His last two sermons have marked a shift towards a more openly critical stance against the policies of both Hezbollah and Michel Aoun; precisely two poles that support the government of Prime Minister Hassan Diab. Hezbollah's group is considered a terrorist by several Western countries, such as the United States and the United Kingdom, and exercises great influence over the Lebanese government.
"The intervention was seen as a change in their policy of supporting the president and rather criticizing the country's political position, regionally and internationally," explained Mohanad Hage Ali, a member of the Carnegie Middle East Center, in statements echoed by the Noticias de Israel media.
For his part, Lebanese politician Ahmed Fatfat, former Minister of Youth and Sports, recently said that all militias in his country, especially Hezbollah, must be dismantled. The former minister believes that Hezbollah is not a legitimate political party and that it is encroaching on Lebanon and its political decision-making process, which is now geared more to the rule of the ayatollahs' regime's jurisprudence than to the Lebanese Constitution. For Fatfat, the top leader of this Shiite group, Hassan Nasrallah, is indeed the person who rules Lebanon.
Bechara Boutros al-Rai intensified criticism of the influence of Iran and its allies without naming them, saying that the Lebanese people refused to be isolated from their allies and led to decay.
Certain political movements are aligning themselves with the position of the Christian leader, who is in direct opposition to Hezbollah and who demands "neutrality". This trend was confirmed by the leader of the Marada movement, Suleiman Bey Frangieh, son of a former Lebanese president in the 1970s.
Suleiman Bey Frangieh met with the Maronite patriarch and said he is "ready for any national meeting that will save Lebanon and have a clear vision to get out of the current situation. The Marada leader emphasized that "the most important thing is to get the country out of where it is and to get to a place where people are satisfied.
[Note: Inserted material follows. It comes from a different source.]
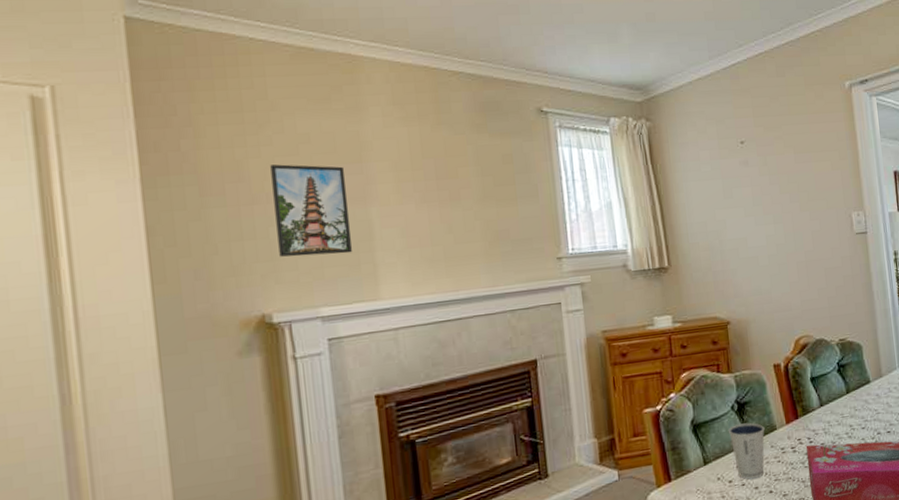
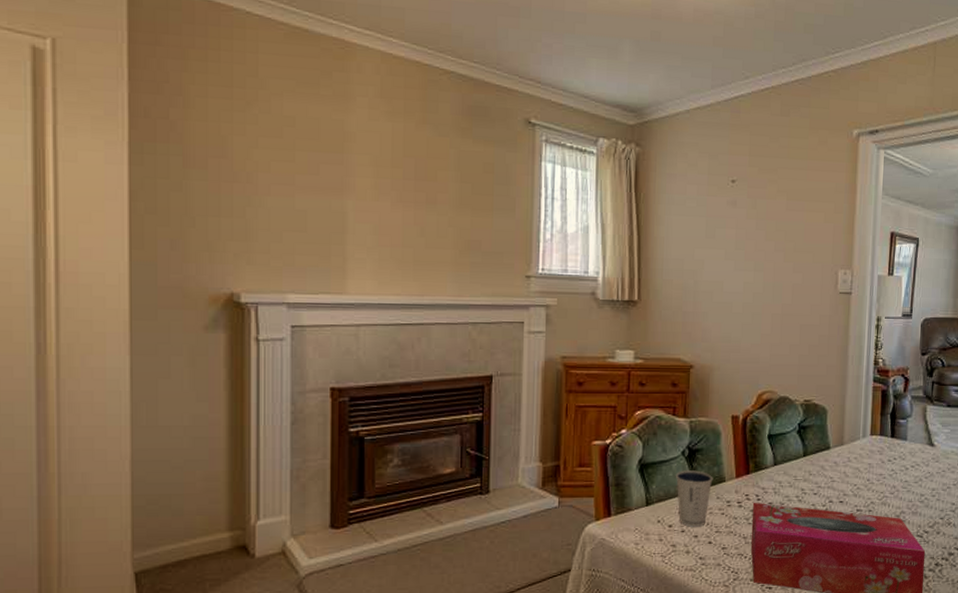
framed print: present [270,164,353,257] -> none [254,144,326,244]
He stressed that the current situation in Lebanon requires a push towards a solution and a calming of the current state to fix the national problem, especially regarding the economy. I also call for "restoring confidence in order to attract investors", a task in which everyone must cooperate.
According to several analysts, the anti-Hezbollah political class has been disunited in recent times and this has made it impossible to work towards a way out of the current scenario, but now it finds an authority to follow in the figure of the Maronite patriarch in order to limit Hezbollah's influence and control over the Executive.
This new position that defends neutrality could be well seen by the international community, which could attract the much desired foreign economic aid, vital to be able to get out of the current crisis in Lebanon.
In fact, the Lebanese government requested a $20 billion loan from the International Monetary Fund (IMF), but the discussions of the senior officials of this entity are dragging on because the United States is not only asking for strict economic reforms, as is usually the case, but also for the Lebanese to expel Hezbollah from the governmental sphere.